At month 18 of follow-up, 72% of those in the daratumumab-VMP arm were alive without progression.

During a press conference at the annual meeting of the American Society of Hematology, San-Miguel said that difference translates to a 50% reduction in the risk of having disease progression.

He also reported that 91% of the patients treated with the monoclonal antibody achieved an objective response compared with 74% of the patients treated with the regular VMP regimen (P<0.0001).

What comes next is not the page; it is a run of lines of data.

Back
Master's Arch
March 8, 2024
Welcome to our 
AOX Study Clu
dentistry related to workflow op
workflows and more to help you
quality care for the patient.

The researchers randomly assigned 356 patients with 9 cycles of VMP – bortezomib (Velcade) 1.3 mg/m2 subcutaneously twice a week for the first cycle and then once weekly for the following 8 cycles; 9 mg/m2 melphalan orally on days 1-4; and prednisone 60 mg/m2 on days 1-4.

Another cohort of 350 patients received the same VMP regimen and daratumumab 16 mg/kg intravenously once for the first week and then every 3 weeks. Then patients received daratumumab every 4 weeks until disease progression occurred.

To be eligible for the study, patients had to be ineligible for transplantation for newly diagnosed multiple myeloma; had to be in ECOG status 0-2; had to have adequate kidney function and no more than Grade 2 peripheral neuropathy.

"This is the first phase III randomized trial to evaluate the use of a monoclonal antibody drug for treating newly diagnosed multiple myeloma," San-Miguel said. The combination also induced deeper responses including a greater than 3-fold higher rate of patients achieving a minimal residual disease-negative rate. He noted that 6% of patients receiving VMP achieved a negative minimal residual disease finding compared with 22% of the patients who were also treated with daratumumab (P<0.0001).

He also said the addition of daratumumab was achieved without creating any new safety signal. Infections that occurred more frequently among the patients getting daratumumab resolved. The risk of Grade 3 or Grade 4 neutropenia, thrombocytopenia, or anemia was similar in both treatment arms, but there was a higher rate of pneumonia in patients treated with daratumumab (11% versus 4%).

"Our results support that daratumumab in combination with bortezomib, melphalan, and prednisone should become a new standard of care in transplant-ineligible multiple myeloma patients," said San-Miguel. "Monoclonal antibodies like daratumumab have already been approved for use in relapsed patients; here, we are showing that the benefits extend to newly diagnosed patients, as well."

While the results were impressive, they are unlikely to make a difference in practice in the United States and North America, said Robert A. Brodsky, MD, of Johns Hopkins School of Medicine, Baltimore.

"This treatment is not the standard of care in North America, so this study is not as likely to change practice here. Treatment of multiple myeloma has been a moving landscape because there are so many new drugs, so the question is whether daratumumab upfront would change the standard of care outside of Europe and Latin America."

"The standard of care in the United States varies with the age of the patient, often younger patients will go to transplant," Brodsky, the moderator of the press conference, told ѻý. "Treatment regimens also depend on the center. These are all reasonable regimens."

Brodsky noted that the so-called ALCYONE trial "is the first large phase III trial to test upfront a monoclonal antibody – to bring in a non-chemotherapy agent in multiple myeloma."

In his press briefing, San-Miguel acknowledged that the VMP regimen is not used throughout the world, but noted that ongoing studies are testing daratumumab with other combinations used elsewhere.

Disclosures

San-Miguel disclosed relevant relationshiops with Novartis, Takeda, Roche, Sanofi, Amgen, Cilag, MSD, Bristol-Myers Squibb, Celgene, and Janssen.

Brodsky disclosed relevant relationships with Achillion, Alexion Pharmaceuticals, and Apellis.

This study was supported by Janssen Research & Development.

Primary Source

American Society of Hematology

Mateos M-V, et al "Phase 3 randomized study of daratumumab plus bortezomib, melphalan, and prednisone (D-VMP) versus bortezomib, melphalan, and prednisone (VMP) in newly diagnosed multiple myeloma (NDMM) patients ineligible for transplant (ALCYONE)" ASH 2017; Abstract LBA-4.